Too much is made of democracy equating sucess, I think sucess equates a situation stable enough to handle the weakness that is majority rule.
 
But I speak too much of government, and already the immense creativity and 3 dimensional thinking of those that have been told since they were born that democracy is great and thus swallow it hook line and sinker is already out and calling me a fascist.  Since I already said that the reason I dont like democracy is that I think its a branch of fascistic thought, this makes no sense.  Physically challenged people, even a quadrapilegic can still dictate a novel or come up with an idea, everyone can do anything that requires some modicum of humanity to move their standing ahead.  The only right one is born with is the right to live ones life however one chooses as long as they harm no one else.  This is a basic rule most can agree on, but it does not agree with democracy.

^^^^

▶ [Tasks and exercises]
[a] In the passage on democracy, reproduce word for word the stretch from "But I speak" through "agree with democracy.".
[b] According to the passage on democracy, why does it make no sense for the writer to be called a fascist?

(Saved data entries)
^^^^

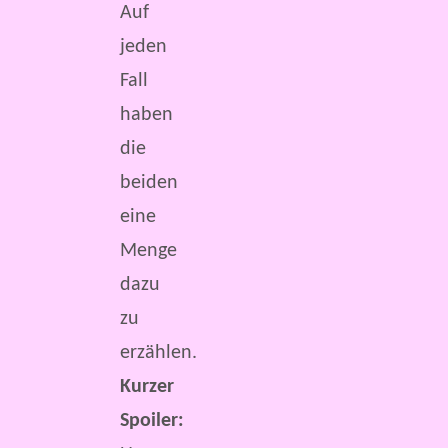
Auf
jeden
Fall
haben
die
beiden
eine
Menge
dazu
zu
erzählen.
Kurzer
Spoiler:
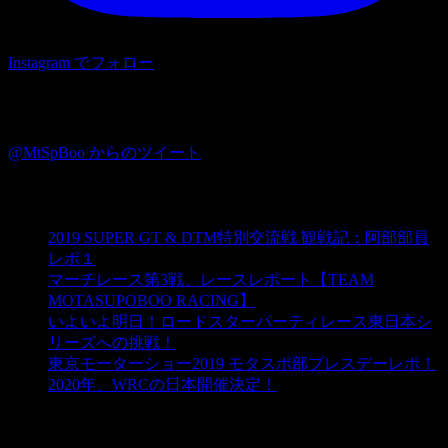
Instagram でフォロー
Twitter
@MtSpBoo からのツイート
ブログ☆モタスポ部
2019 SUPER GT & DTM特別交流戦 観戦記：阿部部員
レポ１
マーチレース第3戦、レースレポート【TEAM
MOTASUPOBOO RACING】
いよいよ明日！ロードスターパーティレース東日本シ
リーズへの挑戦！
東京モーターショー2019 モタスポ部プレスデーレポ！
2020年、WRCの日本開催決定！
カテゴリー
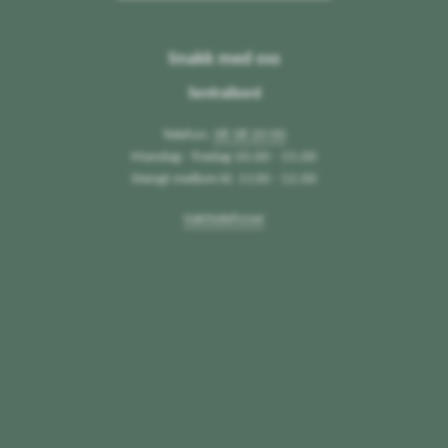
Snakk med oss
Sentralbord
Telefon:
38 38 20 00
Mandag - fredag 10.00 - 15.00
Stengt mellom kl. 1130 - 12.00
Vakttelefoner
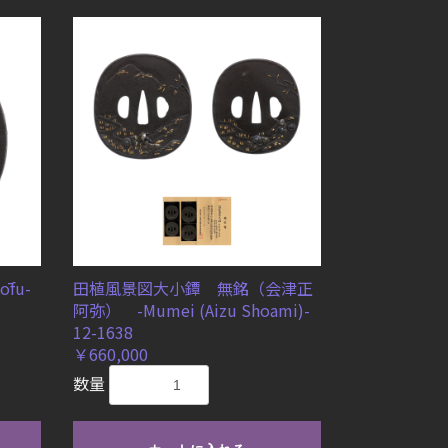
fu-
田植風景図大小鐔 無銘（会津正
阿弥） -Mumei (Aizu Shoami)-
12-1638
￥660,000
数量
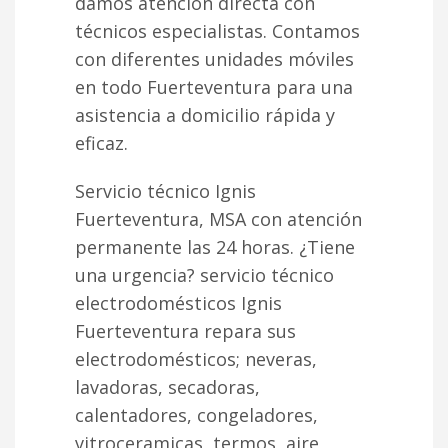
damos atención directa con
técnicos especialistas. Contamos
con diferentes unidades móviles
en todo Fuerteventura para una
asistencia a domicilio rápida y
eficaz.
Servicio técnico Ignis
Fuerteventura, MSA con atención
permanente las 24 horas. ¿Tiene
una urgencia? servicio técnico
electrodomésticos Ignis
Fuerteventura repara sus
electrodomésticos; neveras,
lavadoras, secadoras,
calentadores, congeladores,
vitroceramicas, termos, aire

^^^^

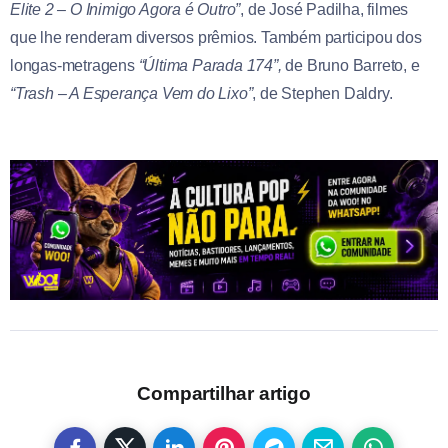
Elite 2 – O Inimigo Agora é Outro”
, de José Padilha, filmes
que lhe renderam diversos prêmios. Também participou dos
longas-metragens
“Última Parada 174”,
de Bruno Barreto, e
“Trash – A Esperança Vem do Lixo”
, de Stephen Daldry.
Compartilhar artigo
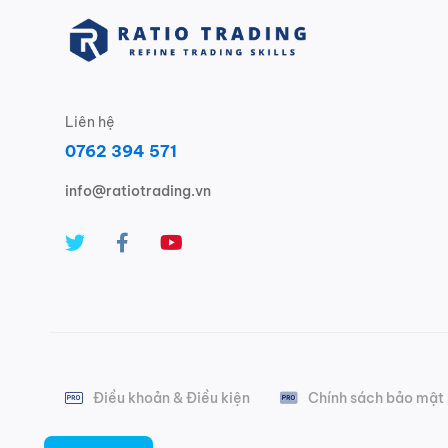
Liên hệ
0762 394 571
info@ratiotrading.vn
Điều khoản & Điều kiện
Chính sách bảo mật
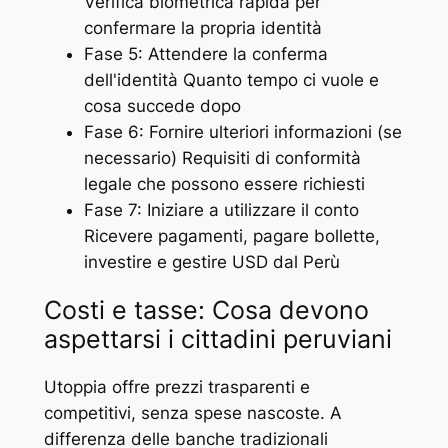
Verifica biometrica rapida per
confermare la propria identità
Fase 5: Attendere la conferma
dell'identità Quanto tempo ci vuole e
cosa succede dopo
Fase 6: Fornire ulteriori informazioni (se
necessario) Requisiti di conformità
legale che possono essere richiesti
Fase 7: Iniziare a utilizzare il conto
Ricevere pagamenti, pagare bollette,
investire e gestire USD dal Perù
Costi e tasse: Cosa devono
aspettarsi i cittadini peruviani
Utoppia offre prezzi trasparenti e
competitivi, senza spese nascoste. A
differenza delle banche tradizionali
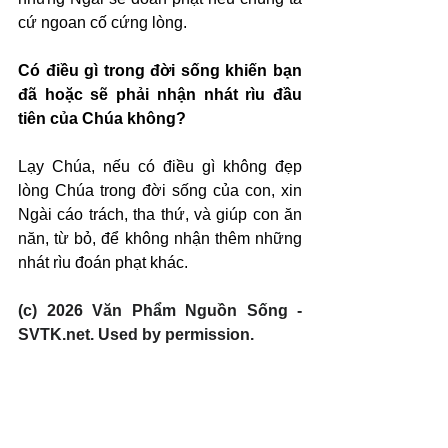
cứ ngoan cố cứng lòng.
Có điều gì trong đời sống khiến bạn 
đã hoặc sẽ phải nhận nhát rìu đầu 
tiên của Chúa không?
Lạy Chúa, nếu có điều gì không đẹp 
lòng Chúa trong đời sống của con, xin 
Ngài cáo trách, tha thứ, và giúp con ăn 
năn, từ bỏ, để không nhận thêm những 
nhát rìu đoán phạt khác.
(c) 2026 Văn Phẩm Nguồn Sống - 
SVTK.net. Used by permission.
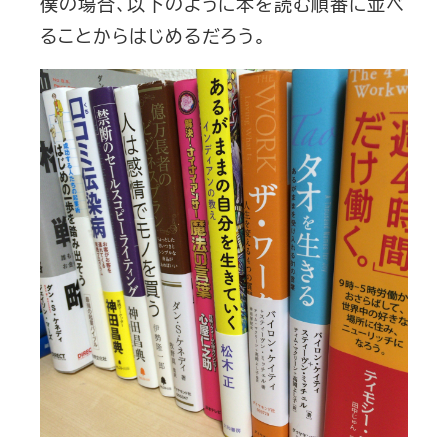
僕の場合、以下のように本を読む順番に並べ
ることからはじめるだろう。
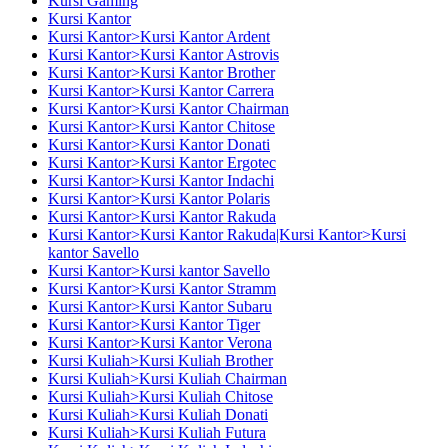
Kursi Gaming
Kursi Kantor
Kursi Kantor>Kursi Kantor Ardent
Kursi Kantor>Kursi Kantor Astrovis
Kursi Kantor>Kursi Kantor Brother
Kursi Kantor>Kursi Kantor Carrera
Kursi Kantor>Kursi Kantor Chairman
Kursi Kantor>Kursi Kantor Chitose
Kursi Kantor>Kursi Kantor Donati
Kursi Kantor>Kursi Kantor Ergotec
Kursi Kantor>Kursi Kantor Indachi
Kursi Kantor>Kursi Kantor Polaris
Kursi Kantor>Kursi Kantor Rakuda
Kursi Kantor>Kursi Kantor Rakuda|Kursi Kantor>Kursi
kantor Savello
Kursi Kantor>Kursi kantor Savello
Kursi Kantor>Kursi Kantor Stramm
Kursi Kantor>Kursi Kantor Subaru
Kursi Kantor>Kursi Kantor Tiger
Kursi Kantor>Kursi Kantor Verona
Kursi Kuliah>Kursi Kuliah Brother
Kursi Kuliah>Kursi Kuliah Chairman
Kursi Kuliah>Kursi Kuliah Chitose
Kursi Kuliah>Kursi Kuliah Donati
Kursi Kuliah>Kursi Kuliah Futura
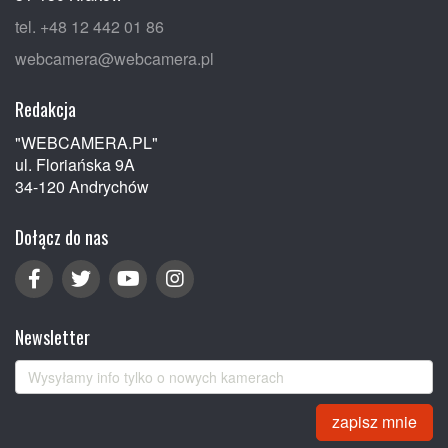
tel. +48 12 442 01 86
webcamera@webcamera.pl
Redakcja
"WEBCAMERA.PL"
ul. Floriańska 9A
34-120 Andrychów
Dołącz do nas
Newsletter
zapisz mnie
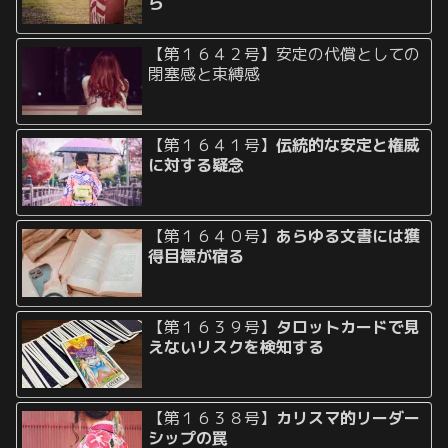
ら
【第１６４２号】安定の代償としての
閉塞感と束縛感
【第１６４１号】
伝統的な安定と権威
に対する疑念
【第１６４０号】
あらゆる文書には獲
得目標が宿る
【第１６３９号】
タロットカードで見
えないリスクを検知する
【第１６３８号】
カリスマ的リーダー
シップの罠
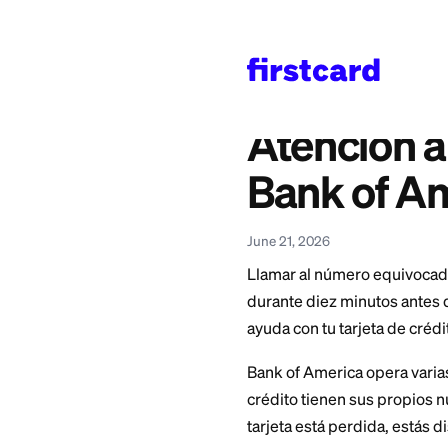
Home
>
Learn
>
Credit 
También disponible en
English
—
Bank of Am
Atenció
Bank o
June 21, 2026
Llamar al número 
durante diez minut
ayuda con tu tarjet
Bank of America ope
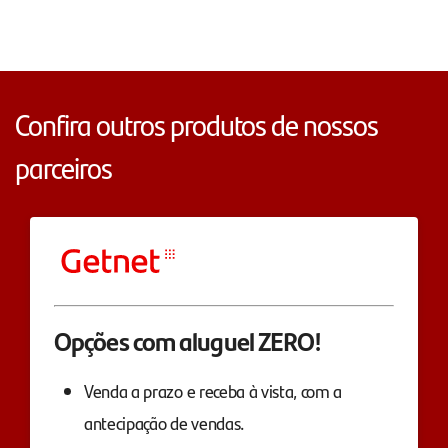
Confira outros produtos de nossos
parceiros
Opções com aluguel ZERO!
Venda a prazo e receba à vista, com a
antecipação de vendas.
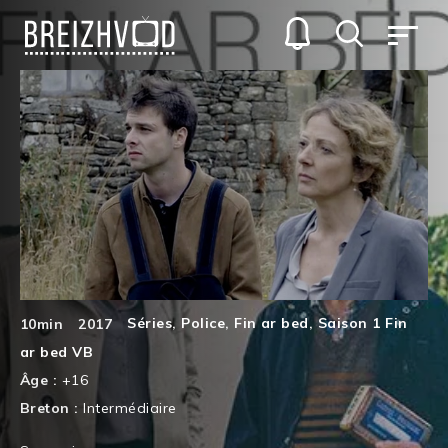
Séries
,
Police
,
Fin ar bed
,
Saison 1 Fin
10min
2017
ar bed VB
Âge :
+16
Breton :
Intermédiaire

^^^^

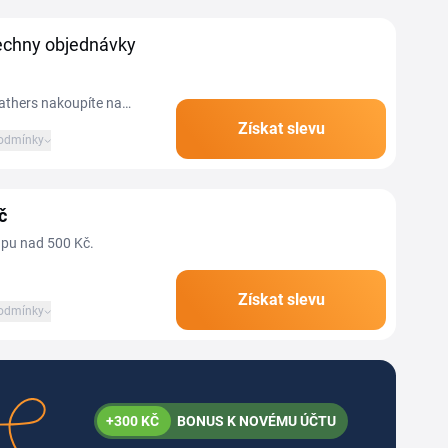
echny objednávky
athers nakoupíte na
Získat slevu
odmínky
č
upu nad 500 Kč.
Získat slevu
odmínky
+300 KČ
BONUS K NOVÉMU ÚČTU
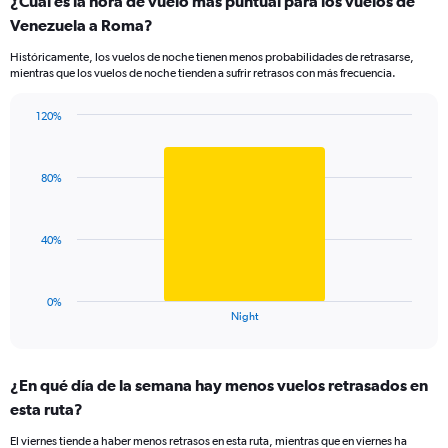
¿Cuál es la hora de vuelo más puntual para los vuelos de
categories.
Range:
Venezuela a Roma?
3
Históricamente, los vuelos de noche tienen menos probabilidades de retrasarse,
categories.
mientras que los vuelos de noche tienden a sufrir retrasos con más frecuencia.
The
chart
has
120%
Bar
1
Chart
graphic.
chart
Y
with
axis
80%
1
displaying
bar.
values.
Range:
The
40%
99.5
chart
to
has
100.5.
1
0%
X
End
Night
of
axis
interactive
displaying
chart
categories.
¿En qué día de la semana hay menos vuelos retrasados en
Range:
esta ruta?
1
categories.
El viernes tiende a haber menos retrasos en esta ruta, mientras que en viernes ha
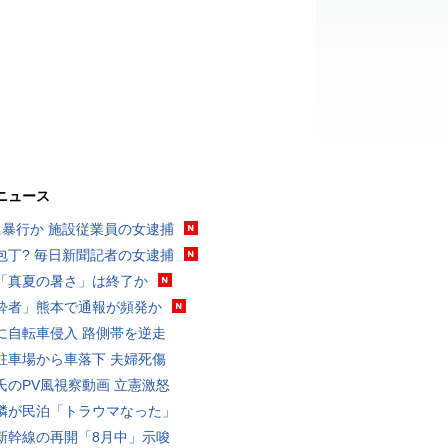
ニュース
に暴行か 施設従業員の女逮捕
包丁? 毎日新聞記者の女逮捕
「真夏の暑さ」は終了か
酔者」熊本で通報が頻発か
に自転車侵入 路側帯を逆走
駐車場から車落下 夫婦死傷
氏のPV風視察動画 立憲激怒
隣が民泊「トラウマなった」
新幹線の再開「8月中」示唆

^^^^

▶ [Task-by-task results]
[a]
But I speak too much of government, and already the immense creativity and 3 dimensional thinking of those that have been told since they were born that democracy is great and thus swallow it hook line and sinker is already out and calling me a fascist.  Since I already said that the reason I dont like democracy is that I think its a branch of fascistic thought, this makes no sense.  Physically challenged people, even a quadrapilegic can still dictate a novel or come up with an idea, everyone can do anything that requires some modicum of humanity to move their standing ahead.  The only right one is born with is the right to live ones life however one chooses as long as they harm no one else.  This is a basic rule most can agree on, but it does not agree with democracy.

[b] The writer has already stated that the reason for disliking democracy is a belief that democracy is itself a branch of fascistic thought. Calling the writer a fascist for opposing democracy therefore makes no sense.